Categories: Spaced City
memday052009.jpg
Photo by Paul Keleher
If you've ever lived outside of Texas or the Deep South, you can find yourself asking a simple question: What the hell happened to Memorial Day?

Up north and back east, it's a huge event. Every little town has a parade, there's a ceremony, people really, really look forward to it. (And even the little kids know: Memorial Day, for those who died in wars; Veteran's Day, for those who served.)

Here, not so much.

We're not as bad as some places in the Deep South, where it was only somewhat recently that kids even got the day off from school. That'll happen with a holiday declared by Abraham Lincoln. (Although we've never noticed any Dixie reluctance about Thanksgiving.)

To be sure, Houstonians enjoy the three-day weekend, and are probably slipping out of their cubicles by mid-Friday to get started. But why is it such a non-event in Houston?

Two big reasons:

1. Remnants of the Confederate past. Maybe no one today relates Memorial Day to its Civil War roots, but their parents or grand-parents did. Just like you find a lot more high schools named after Ulysses S. Grant in the north than you do in the south, the subtle traces of The War of Northern Aggression remain. Generations in Texas and the Southland haven't passed down the tradition of celebrating Memorial Day, so it's hard for people to suddenly pick it up now.

2. It doesn't mark the unofficial "Start of Summer." Up in colder climes, St. Patrick's Day marks the beginning of spring, and Memorial Day is when everyone considers the summer to have begun. Unfortunately, that often results in people freezing themselves close to death in the Atlantic or in some Midwest lake as they try to convince themselves summer has begun; the water temperatures don't always agree. Here in Houston, summer starts about...well, right around St. Patrick's Day, come to think of it.

To sum up: Houston, you love your slave days, and you're too damn hot.

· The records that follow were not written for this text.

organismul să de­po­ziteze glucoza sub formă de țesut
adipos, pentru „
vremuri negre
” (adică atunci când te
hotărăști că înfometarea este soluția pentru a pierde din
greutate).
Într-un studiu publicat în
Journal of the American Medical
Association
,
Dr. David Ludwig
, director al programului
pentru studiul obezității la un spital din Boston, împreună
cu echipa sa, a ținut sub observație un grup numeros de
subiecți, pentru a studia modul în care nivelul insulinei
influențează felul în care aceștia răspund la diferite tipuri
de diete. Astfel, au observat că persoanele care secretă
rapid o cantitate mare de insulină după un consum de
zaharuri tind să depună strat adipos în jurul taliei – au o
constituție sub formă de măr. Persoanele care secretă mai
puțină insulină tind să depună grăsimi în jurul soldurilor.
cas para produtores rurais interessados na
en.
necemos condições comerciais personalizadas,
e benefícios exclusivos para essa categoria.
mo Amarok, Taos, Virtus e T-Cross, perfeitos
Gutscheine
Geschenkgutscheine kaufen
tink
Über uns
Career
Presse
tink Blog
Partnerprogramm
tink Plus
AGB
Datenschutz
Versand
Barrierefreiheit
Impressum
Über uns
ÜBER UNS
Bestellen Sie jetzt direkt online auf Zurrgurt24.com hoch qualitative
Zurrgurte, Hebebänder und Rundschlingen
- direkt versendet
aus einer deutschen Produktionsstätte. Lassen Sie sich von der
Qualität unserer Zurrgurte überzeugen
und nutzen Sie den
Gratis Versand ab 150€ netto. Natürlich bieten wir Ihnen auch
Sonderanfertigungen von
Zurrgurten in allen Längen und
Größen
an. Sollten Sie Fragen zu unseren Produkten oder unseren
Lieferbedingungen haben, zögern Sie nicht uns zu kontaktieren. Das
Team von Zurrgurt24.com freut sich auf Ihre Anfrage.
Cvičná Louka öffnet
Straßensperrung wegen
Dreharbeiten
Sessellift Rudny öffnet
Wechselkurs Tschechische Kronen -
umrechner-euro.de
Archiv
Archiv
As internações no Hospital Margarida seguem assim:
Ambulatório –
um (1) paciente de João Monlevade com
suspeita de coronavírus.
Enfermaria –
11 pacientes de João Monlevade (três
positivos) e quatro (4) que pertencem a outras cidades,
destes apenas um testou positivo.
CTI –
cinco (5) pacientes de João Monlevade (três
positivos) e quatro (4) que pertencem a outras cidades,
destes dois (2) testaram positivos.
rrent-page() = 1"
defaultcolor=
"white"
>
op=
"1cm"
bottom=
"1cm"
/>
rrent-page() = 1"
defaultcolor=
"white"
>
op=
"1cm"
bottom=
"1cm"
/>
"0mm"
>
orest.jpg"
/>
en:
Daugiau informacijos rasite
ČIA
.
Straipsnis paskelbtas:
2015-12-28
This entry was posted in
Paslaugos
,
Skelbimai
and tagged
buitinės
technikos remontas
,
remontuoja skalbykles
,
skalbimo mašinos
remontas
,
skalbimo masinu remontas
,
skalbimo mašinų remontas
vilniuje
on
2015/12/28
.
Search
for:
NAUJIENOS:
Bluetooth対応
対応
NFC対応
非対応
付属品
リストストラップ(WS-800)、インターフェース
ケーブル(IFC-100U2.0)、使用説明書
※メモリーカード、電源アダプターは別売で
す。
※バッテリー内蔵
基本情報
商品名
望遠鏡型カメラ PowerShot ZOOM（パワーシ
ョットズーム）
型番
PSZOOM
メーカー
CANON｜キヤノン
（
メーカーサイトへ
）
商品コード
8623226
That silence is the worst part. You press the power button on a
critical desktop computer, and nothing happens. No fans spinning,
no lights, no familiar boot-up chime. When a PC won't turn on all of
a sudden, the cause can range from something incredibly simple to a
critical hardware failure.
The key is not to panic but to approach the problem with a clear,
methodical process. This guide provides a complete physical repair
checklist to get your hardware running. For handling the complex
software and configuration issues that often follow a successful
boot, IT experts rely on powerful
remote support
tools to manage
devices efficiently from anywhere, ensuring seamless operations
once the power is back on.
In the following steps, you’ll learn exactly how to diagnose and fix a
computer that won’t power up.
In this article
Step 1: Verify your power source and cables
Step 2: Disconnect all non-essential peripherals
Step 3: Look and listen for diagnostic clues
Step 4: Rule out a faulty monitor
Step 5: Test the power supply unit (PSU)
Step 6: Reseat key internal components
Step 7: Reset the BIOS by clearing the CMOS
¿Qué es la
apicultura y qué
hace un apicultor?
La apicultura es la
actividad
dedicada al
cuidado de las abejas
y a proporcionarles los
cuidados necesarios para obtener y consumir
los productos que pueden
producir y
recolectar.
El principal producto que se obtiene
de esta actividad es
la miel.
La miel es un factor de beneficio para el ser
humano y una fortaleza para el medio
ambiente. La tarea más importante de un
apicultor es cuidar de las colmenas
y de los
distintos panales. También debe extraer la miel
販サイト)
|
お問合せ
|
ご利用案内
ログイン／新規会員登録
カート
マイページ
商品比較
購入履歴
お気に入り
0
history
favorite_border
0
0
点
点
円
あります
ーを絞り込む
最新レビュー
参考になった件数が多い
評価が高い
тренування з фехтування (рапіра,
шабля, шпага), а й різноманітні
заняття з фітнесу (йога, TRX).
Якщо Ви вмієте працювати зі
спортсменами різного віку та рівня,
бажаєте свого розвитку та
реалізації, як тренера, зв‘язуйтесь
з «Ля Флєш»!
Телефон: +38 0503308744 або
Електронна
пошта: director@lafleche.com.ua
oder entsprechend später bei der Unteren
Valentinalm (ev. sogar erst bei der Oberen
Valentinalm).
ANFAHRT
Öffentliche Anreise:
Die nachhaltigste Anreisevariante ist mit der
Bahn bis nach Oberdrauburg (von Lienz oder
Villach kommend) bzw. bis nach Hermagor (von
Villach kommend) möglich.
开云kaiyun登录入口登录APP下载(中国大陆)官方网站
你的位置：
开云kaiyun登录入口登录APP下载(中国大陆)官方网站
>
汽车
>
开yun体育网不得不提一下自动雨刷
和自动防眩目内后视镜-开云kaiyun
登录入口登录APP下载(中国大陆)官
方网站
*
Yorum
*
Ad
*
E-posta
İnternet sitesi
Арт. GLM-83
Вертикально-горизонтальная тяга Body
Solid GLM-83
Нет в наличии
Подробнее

That may overstate it, but it is a fact that the holiday is very different here. Of course, some people still go to military graves, or they do something to "support the troops."

But there's no dramatic and long-awaited uncovering of the (above-ground) pool, no elaborate picnics, no Little League teams and Girl Scout troops marching down suburban streets.

Frankly, unless you're marching in one of those parades, they're not that fun. So you've got that going for you, Houston.